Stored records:
"""

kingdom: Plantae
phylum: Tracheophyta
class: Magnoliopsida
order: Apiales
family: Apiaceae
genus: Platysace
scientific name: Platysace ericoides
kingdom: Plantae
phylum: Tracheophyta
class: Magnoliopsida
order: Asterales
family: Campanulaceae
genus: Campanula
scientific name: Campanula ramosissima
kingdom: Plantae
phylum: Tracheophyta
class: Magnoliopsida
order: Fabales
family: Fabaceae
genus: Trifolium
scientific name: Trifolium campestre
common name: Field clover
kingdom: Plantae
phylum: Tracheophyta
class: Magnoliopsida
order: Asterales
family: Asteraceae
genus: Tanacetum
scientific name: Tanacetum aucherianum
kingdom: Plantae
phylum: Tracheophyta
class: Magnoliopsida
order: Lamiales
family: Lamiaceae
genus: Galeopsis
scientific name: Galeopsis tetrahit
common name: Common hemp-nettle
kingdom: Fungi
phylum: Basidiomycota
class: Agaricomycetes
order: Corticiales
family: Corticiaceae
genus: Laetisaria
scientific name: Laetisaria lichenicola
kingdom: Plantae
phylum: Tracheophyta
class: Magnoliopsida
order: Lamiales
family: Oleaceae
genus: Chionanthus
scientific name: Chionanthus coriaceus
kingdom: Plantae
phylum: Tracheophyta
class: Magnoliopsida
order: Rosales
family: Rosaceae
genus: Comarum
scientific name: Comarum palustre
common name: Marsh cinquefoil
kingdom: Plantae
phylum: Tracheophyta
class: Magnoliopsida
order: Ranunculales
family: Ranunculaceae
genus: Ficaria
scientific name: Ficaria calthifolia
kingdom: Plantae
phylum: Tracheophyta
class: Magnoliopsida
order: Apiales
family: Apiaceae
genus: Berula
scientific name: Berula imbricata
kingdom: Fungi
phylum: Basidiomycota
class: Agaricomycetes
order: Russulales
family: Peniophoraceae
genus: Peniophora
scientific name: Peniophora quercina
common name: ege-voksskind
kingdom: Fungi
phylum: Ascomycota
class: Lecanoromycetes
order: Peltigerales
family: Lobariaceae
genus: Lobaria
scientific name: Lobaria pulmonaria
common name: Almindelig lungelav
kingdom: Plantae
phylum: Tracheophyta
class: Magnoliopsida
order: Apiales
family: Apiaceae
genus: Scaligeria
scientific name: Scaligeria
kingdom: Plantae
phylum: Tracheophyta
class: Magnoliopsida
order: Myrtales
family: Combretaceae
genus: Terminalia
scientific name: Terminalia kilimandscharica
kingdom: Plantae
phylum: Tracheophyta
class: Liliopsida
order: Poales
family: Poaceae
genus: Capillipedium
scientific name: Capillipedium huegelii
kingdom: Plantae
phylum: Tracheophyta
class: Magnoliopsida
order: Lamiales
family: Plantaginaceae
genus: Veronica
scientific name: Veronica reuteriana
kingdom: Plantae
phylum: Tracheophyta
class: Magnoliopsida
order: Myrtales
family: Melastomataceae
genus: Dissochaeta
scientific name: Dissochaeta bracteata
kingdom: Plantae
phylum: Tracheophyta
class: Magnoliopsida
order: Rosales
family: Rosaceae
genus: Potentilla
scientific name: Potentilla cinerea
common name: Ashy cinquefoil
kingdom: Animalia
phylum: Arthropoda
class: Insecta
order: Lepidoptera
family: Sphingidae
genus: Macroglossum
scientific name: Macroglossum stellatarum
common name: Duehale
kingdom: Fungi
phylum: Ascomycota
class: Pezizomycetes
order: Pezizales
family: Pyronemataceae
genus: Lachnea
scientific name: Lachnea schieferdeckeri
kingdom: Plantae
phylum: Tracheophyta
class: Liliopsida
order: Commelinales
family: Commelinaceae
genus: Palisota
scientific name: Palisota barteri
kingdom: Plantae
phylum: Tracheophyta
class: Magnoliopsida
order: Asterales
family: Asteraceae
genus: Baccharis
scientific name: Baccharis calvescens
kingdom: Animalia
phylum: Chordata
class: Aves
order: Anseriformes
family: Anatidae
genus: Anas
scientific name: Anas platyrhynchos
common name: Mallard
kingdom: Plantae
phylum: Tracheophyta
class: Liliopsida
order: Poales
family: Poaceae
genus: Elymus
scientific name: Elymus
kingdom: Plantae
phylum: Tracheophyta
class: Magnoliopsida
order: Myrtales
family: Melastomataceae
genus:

"""

(Exercise prompt):
Can you give the lines of the records above as a single numbered list, covering every record and leaving out blank lines?

(The result):
1. kingdom: Plantae
2. phylum: Tracheophyta
3. class: Magnoliopsida
4. order: Apiales
5. family: Apiaceae
6. genus: Platysace
7. scientific name: Platysace ericoides
8. kingdom: Plantae
9. phylum: Tracheophyta
10. class: Magnoliopsida
11. order: Asterales
12. family: Campanulaceae
13. genus: Campanula
14. scientific name: Campanula ramosissima
15. kingdom: Plantae
16. phylum: Tracheophyta
17. class: Magnoliopsida
18. order: Fabales
19. family: Fabaceae
20. genus: Trifolium
21. scientific name: Trifolium campestre
22. common name: Field clover
23. kingdom: Plantae
24. phylum: Tracheophyta
25. class: Magnoliopsida
26. order: Asterales
27. family: Asteraceae
28. genus: Tanacetum
29. scientific name: Tanacetum aucherianum
30. kingdom: Plantae
31. phylum: Tracheophyta
32. class: Magnoliopsida
33. order: Lamiales
34. family: Lamiaceae
35. genus: Galeopsis
36. scientific name: Galeopsis tetrahit
37. common name: Common hemp-nettle
38. kingdom: Fungi
39. phylum: Basidiomycota
40. class: Agaricomycetes
41. order: Corticiales
42. family: Corticiaceae
43. genus: Laetisaria
44. scientific name: Laetisaria lichenicola
45. kingdom: Plantae
46. phylum: Tracheophyta
47. class: Magnoliopsida
48. order: Lamiales
49. family: Oleaceae
50. genus: Chionanthus
51. scientific name: Chionanthus coriaceus
52. kingdom: Plantae
53. phylum: Tracheophyta
54. class: Magnoliopsida
55. order: Rosales
56. family: Rosaceae
57. genus: Comarum
58. scientific name: Comarum palustre
59. common name: Marsh cinquefoil
60. kingdom: Plantae
61. phylum: Tracheophyta
62. class: Magnoliopsida
63. order: Ranunculales
64. family: Ranunculaceae
65. genus: Ficaria
66. scientific name: Ficaria calthifolia
67. kingdom: Plantae
68. phylum: Tracheophyta
69. class: Magnoliopsida
70. order: Apiales
71. family: Apiaceae
72. genus: Berula
73. scientific name: Berula imbricata
74. kingdom: Fungi
75. phylum: Basidiomycota
76. class: Agaricomycetes
77. order: Russulales
78. family: Peniophoraceae
79. genus: Peniophora
80. scientific name: Peniophora quercina
81. common name: ege-voksskind
82. kingdom: Fungi
83. phylum: Ascomycota
84. class: Lecanoromycetes
85. order: Peltigerales
86. family: Lobariaceae
87. genus: Lobaria
88. scientific name: Lobaria pulmonaria
89. common name: Almindelig lungelav
90. kingdom: Plantae
91. phylum: Tracheophyta
92. class: Magnoliopsida
93. order: Apiales
94. family: Apiaceae
95. genus: Scaligeria
96. scientific name: Scaligeria
97. kingdom: Plantae
98. phylum: Tracheophyta
99. class: Magnoliopsida
100. order: Myrtales
101. family: Combretaceae
102. genus: Terminalia
103. scientific name: Terminalia kilimandscharica
104. kingdom: Plantae
105. phylum: Tracheophyta
106. class: Liliopsida
107. order: Poales
108. family: Poaceae
109. genus: Capillipedium
110. scientific name: Capillipedium huegelii
111. kingdom: Plantae
112. phylum: Tracheophyta
113. class: Magnoliopsida
114. order: Lamiales
115. family: Plantaginaceae
116. genus: Veronica
117. scientific name: Veronica reuteriana
118. kingdom: Plantae
119. phylum: Tracheophyta
120. class: Magnoliopsida
121. order: Myrtales
122. family: Melastomataceae
123. genus: Dissochaeta
124. scientific name: Dissochaeta bracteata
125. kingdom: Plantae
126. phylum: Tracheophyta
127. class: Magnoliopsida
128. order: Rosales
129. family: Rosaceae
130. genus: Potentilla
131. scientific name: Potentilla cinerea
132. common name: Ashy cinquefoil
133. kingdom: Animalia
134. phylum: Arthropoda
135. class: Insecta
136. order: Lepidoptera
137. family: Sphingidae
138. genus: Macroglossum
139. scientific name: Macroglossum stellatarum
140. common name: Duehale
141. kingdom: Fungi
142. phylum: Ascomycota
143. class: Pezizomycetes
144. order: Pezizales
145. family: Pyronemataceae
146. genus: Lachnea
147. scientific name: Lachnea schieferdeckeri
148. kingdom: Plantae
149. phylum: Tracheophyta
150. class: Liliopsida
151. order: Commelinales
152. family: Commelinaceae
153. genus: Palisota
154. scientific name: Palisota barteri
155. kingdom: Plantae
156. phylum: Tracheophyta
157. class: Magnoliopsida
158. order: Asterales
159. family: Asteraceae
160. genus: Baccharis
161. scientific name: Baccharis calvescens
162. kingdom: Animalia
163. phylum: Chordata
164. class: Aves
165. order: Anseriformes
166. family: Anatidae
167. genus: Anas
168. scientific name: Anas platyrhynchos
169. common name: Mallard
170. kingdom: Plantae
171. phylum: Tracheophyta
172. class: Liliopsida
173. order: Poales
174. family: Poaceae
175. genus: Elymus
176. scientific name: Elymus
177. kingdom: Plantae
178. phylum: Tracheophyta
179. class: Magnoliopsida
180. order: Myrtales
181. family: Melastomataceae
182. genus:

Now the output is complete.